Think about the concept of naïve realism
Take a photograph that doesn’t show naïve realism
Naive Realism (in relation to photography) means trusting the world at face value, the belief that anything and everything represented in imagery, is a truthful and entire representation of reality. The flaw with naive realism, is that an image can’t hope to even attempt to encapsulate the entirety of reality. In addition to this, despite the best intentions of the photographer, every viewer will interpret and negotiate a different meaning from the image they view.
In response to the idea of naive realism, I wanted to try and create the most simple image I possibly could, to try and make the point that I wasn’t even attempting to represent reality. I took this image of the blue sky, but I didn’t include any clouds or any other indicators that this might be the sky at all. The only thing I wanted the viewer to draw from the image was the colour blue – but even this is flawed because colour is a social construction.
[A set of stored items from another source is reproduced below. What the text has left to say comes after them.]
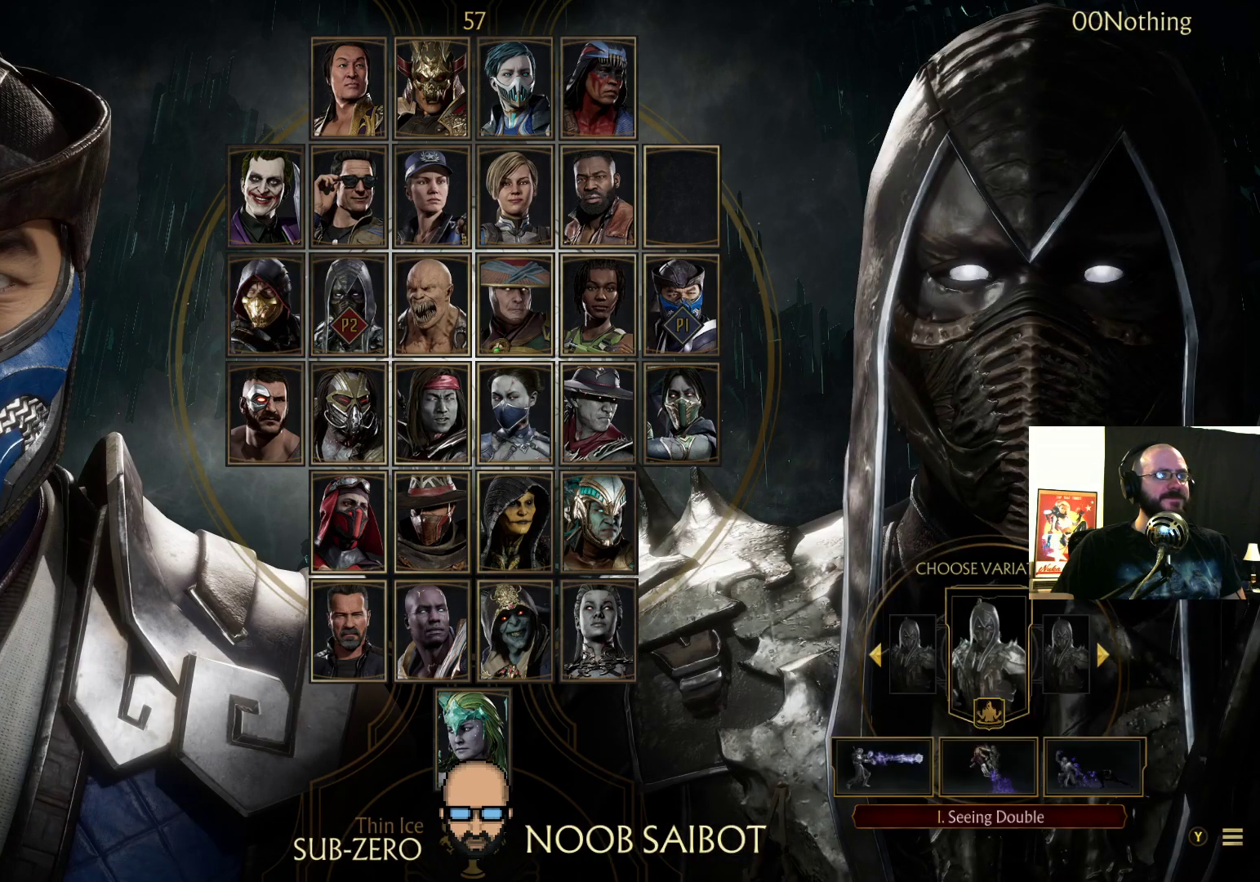
{"buttons": [], "events": []}
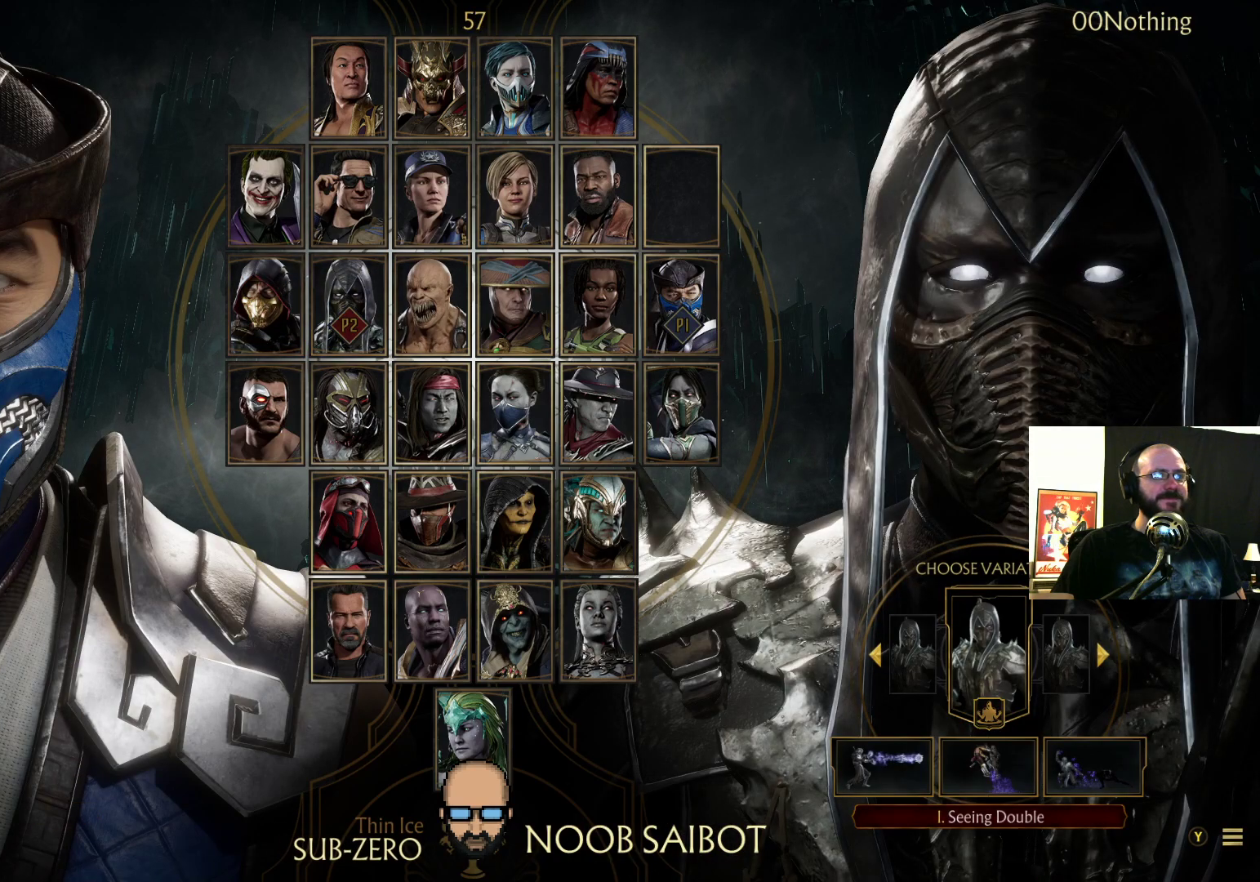
{"buttons": [], "events": []}
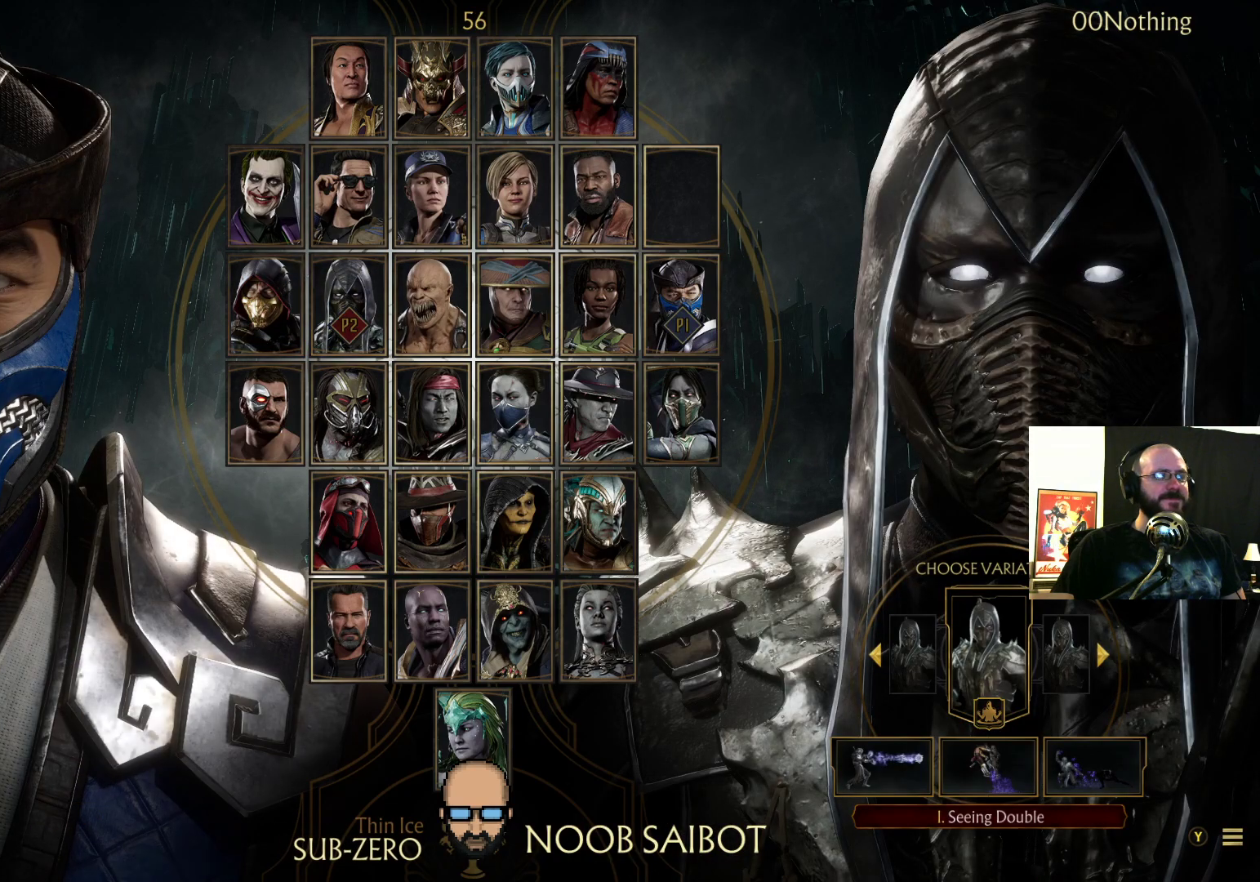
{"buttons": [], "events": []}
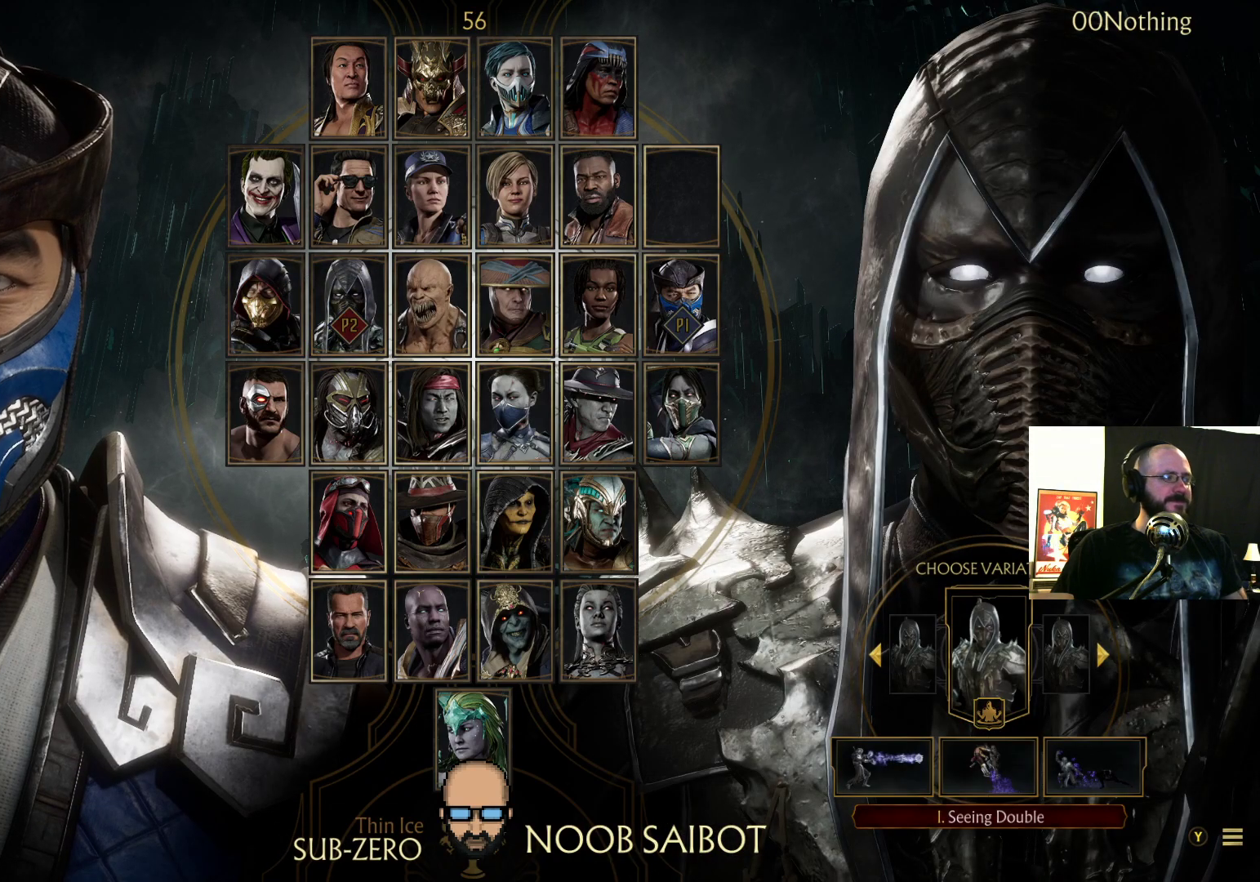
{"buttons": [], "events": []}
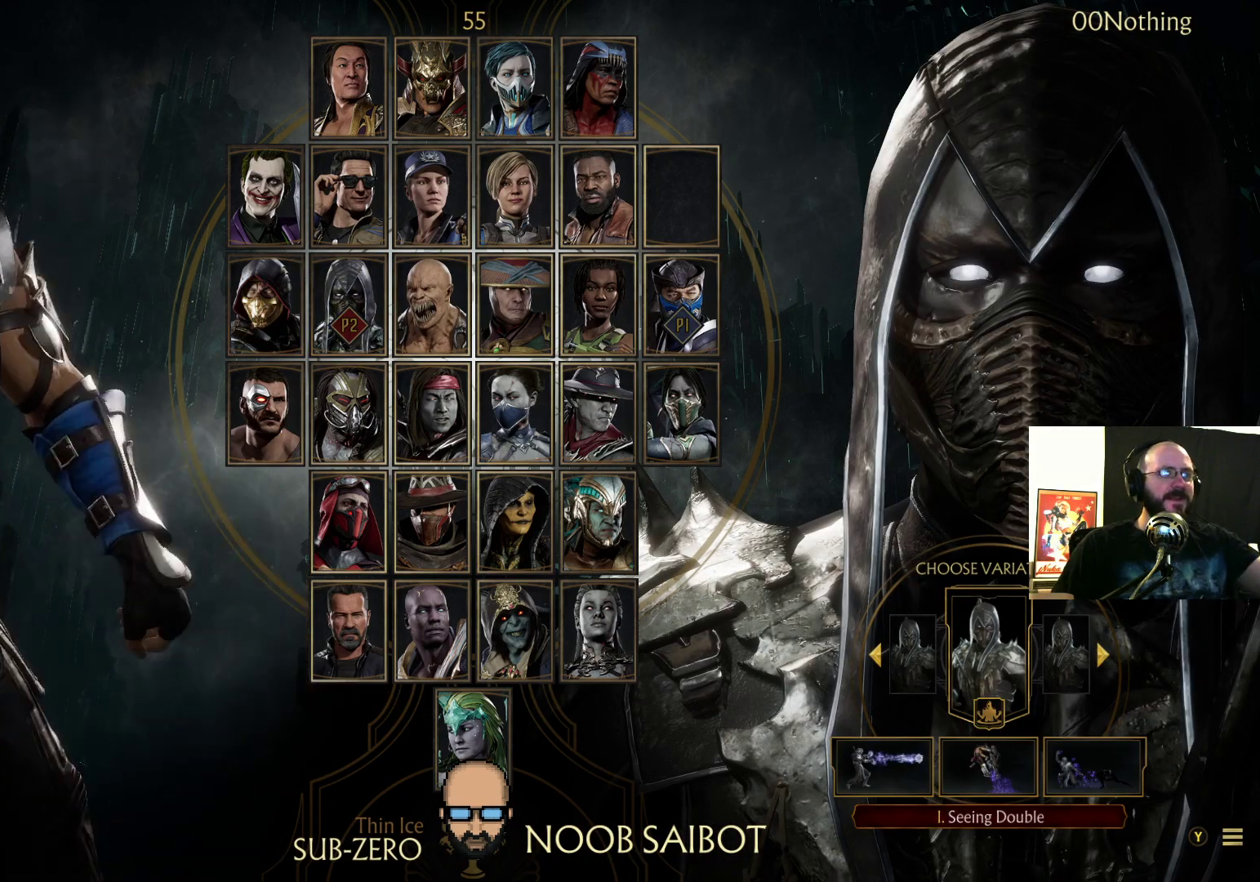
{"buttons": [], "events": []}
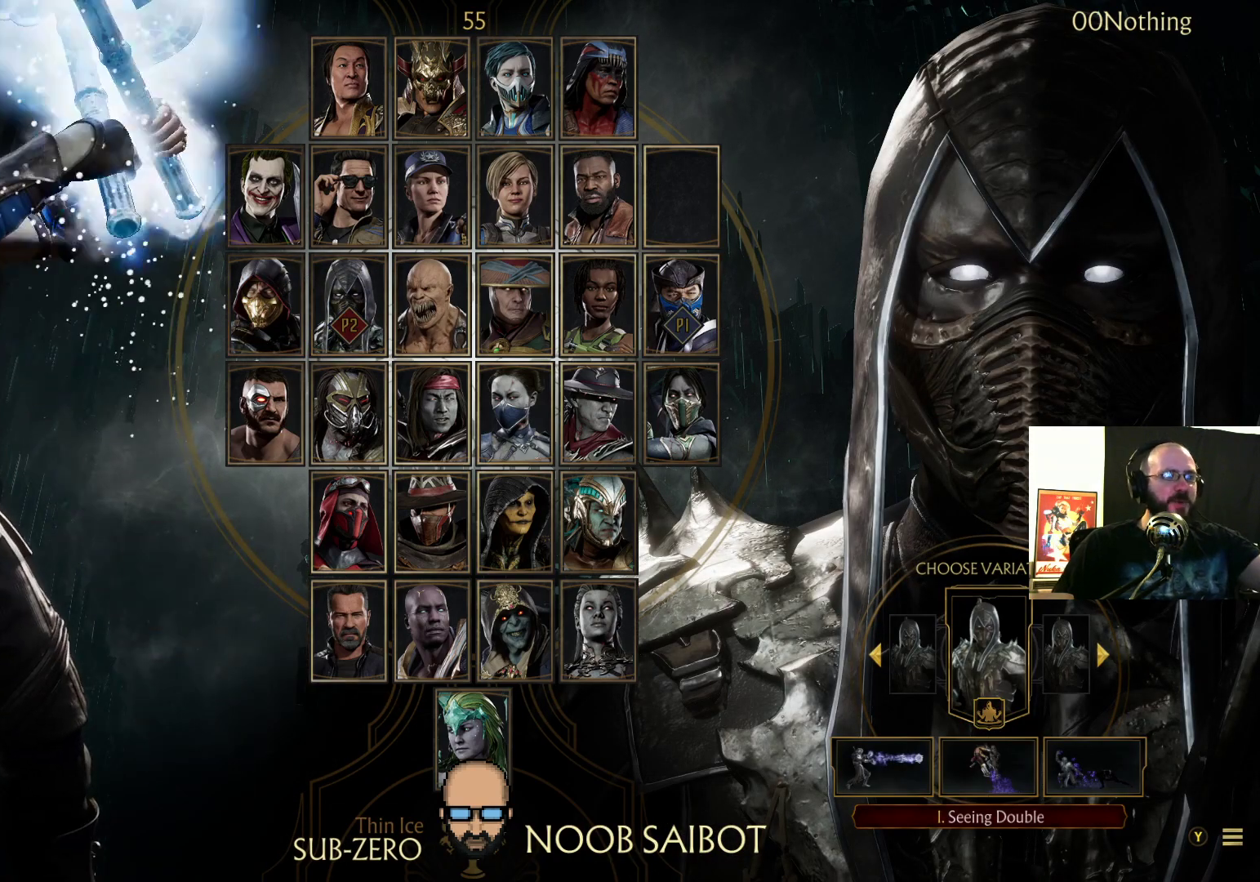
{"buttons": [], "events": []}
In fact the correct response to this task would be to refuse to take an image, but none of us were brave enough to attempt this option! I did think about the fact that the task might be impossible as I grappled with the task of trying to take an image that didn’t demonstrate naive realism. It has really made me think about photography and how every image is a link to the concept of naive realism, we put so much trust in what we see in photographs, pictures, advertisements and even videos. Although we can obviously identify the false elements in some cases, we still put trust in sources like the news, even though there are continued discussions over the flawed relationship between photography, photojournalism and truth. We have to consider as photographers that what we take, will never be interpreted in the way that we were inspired when we took the shot. Naive realism is a term that I was unfamiliar with, but I have speculated before in my work about photography and truth. Now I have a concept I can use to strengthen my approach in making images and in particular, what I will choose to explore in my response to the coursework brief.